» YOUR ASSIGNMENT
Every line from the one that includes "nose: (493, 385)" to the end of the entries should be written out exactly, with the first and last included.

───── SUPPLIED RECORDS

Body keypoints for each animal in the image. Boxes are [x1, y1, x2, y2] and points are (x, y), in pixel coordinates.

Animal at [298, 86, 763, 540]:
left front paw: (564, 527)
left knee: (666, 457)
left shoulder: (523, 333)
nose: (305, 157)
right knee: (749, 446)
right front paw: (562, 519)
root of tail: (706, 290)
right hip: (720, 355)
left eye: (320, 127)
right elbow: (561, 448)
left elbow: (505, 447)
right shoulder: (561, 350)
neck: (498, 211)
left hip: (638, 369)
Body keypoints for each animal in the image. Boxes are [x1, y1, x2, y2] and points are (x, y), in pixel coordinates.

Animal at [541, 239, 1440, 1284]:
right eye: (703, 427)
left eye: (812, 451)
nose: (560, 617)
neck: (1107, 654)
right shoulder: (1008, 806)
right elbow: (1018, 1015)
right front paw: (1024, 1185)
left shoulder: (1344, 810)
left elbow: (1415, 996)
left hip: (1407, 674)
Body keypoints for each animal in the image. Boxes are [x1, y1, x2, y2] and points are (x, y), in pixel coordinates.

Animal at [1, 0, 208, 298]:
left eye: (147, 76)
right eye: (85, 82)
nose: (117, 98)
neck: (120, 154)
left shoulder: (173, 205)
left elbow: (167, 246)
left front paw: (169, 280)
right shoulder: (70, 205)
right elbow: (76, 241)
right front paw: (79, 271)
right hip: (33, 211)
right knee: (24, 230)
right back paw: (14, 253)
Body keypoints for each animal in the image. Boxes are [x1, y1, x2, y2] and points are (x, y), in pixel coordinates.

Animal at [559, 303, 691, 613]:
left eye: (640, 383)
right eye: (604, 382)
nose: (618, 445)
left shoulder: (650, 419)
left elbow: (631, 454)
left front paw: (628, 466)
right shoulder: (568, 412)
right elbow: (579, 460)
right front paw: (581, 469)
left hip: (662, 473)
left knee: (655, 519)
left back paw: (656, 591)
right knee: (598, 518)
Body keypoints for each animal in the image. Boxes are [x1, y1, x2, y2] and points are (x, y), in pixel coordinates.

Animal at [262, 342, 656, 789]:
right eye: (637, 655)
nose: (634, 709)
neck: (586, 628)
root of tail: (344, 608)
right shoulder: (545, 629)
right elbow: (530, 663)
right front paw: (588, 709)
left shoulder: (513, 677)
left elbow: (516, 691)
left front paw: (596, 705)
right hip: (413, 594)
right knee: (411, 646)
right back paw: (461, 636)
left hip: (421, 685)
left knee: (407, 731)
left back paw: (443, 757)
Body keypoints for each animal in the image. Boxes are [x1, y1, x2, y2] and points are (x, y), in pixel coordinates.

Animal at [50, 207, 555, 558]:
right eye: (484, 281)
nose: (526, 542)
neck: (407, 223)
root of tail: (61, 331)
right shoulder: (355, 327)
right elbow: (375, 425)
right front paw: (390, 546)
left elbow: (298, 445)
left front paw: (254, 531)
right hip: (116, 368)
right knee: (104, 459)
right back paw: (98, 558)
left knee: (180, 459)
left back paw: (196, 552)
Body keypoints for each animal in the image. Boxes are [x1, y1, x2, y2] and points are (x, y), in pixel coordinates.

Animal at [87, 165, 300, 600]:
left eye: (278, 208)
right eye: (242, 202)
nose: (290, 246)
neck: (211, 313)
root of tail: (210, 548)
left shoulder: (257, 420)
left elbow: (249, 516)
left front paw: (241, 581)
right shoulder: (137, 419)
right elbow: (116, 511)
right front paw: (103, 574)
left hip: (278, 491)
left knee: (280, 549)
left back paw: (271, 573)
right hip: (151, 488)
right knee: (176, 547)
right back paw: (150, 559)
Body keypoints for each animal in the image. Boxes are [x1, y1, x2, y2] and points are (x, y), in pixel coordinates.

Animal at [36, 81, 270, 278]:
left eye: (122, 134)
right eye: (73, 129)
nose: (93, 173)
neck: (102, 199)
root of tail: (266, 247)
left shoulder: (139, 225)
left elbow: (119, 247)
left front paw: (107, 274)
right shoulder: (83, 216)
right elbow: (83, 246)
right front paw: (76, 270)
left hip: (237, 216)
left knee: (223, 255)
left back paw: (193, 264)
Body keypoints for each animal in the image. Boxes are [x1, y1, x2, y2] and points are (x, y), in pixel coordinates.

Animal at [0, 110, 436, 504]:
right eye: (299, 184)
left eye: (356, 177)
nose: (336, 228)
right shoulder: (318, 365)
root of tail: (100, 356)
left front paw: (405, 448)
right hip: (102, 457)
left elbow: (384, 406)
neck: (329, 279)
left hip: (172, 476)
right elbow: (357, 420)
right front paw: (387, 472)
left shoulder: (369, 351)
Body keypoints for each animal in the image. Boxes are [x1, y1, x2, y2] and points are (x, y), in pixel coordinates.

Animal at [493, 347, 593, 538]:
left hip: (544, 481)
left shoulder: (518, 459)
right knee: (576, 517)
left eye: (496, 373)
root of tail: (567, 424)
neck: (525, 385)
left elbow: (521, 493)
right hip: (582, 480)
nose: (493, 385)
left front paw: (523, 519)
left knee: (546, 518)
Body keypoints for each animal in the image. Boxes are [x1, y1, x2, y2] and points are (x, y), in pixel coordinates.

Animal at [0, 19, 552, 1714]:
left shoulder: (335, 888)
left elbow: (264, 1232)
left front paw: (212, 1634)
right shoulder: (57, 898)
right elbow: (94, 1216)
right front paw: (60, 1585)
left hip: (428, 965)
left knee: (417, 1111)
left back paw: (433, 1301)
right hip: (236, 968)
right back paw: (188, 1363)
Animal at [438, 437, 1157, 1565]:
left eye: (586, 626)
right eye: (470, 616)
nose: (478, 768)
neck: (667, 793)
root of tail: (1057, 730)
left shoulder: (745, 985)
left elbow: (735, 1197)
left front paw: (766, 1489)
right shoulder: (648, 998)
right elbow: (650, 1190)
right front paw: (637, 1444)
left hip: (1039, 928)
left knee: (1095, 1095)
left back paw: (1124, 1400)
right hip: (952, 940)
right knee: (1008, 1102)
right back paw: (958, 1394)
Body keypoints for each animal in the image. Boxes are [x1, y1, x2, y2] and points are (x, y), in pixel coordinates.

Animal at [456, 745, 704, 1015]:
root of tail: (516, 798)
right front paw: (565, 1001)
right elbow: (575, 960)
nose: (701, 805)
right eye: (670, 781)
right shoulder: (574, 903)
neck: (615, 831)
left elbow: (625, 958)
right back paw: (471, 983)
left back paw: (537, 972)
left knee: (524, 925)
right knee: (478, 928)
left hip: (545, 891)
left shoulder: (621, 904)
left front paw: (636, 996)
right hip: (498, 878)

──────────

» RESPONSE BELOW
nose: (493, 385)
left front paw: (523, 519)
left knee: (546, 518)
Body keypoints for each animal in the image. Boxes are [x1, y1, x2, y2] and points are (x, y), in pixel coordinates.

Animal at [0, 19, 552, 1714]:
left shoulder: (335, 888)
left elbow: (264, 1232)
left front paw: (212, 1634)
right shoulder: (57, 898)
right elbow: (94, 1216)
right front paw: (60, 1585)
left hip: (428, 965)
left knee: (417, 1111)
left back paw: (433, 1301)
right hip: (236, 968)
right back paw: (188, 1363)
Animal at [438, 437, 1157, 1565]:
left eye: (586, 626)
right eye: (470, 616)
nose: (478, 768)
neck: (667, 793)
root of tail: (1057, 730)
left shoulder: (745, 985)
left elbow: (735, 1197)
left front paw: (766, 1489)
right shoulder: (648, 998)
right elbow: (650, 1190)
right front paw: (637, 1444)
left hip: (1039, 928)
left knee: (1095, 1095)
left back paw: (1124, 1400)
right hip: (952, 940)
right knee: (1008, 1102)
right back paw: (958, 1394)
Body keypoints for each animal in the image. Boxes are [x1, y1, x2, y2] and points are (x, y), in pixel coordinates.

Animal at [456, 745, 704, 1015]:
root of tail: (516, 798)
right front paw: (565, 1001)
right elbow: (575, 960)
nose: (701, 805)
right eye: (670, 781)
right shoulder: (574, 903)
neck: (615, 831)
left elbow: (625, 958)
right back paw: (471, 983)
left back paw: (537, 972)
left knee: (524, 925)
right knee: (478, 928)
left hip: (545, 891)
left shoulder: (621, 904)
left front paw: (636, 996)
right hip: (498, 878)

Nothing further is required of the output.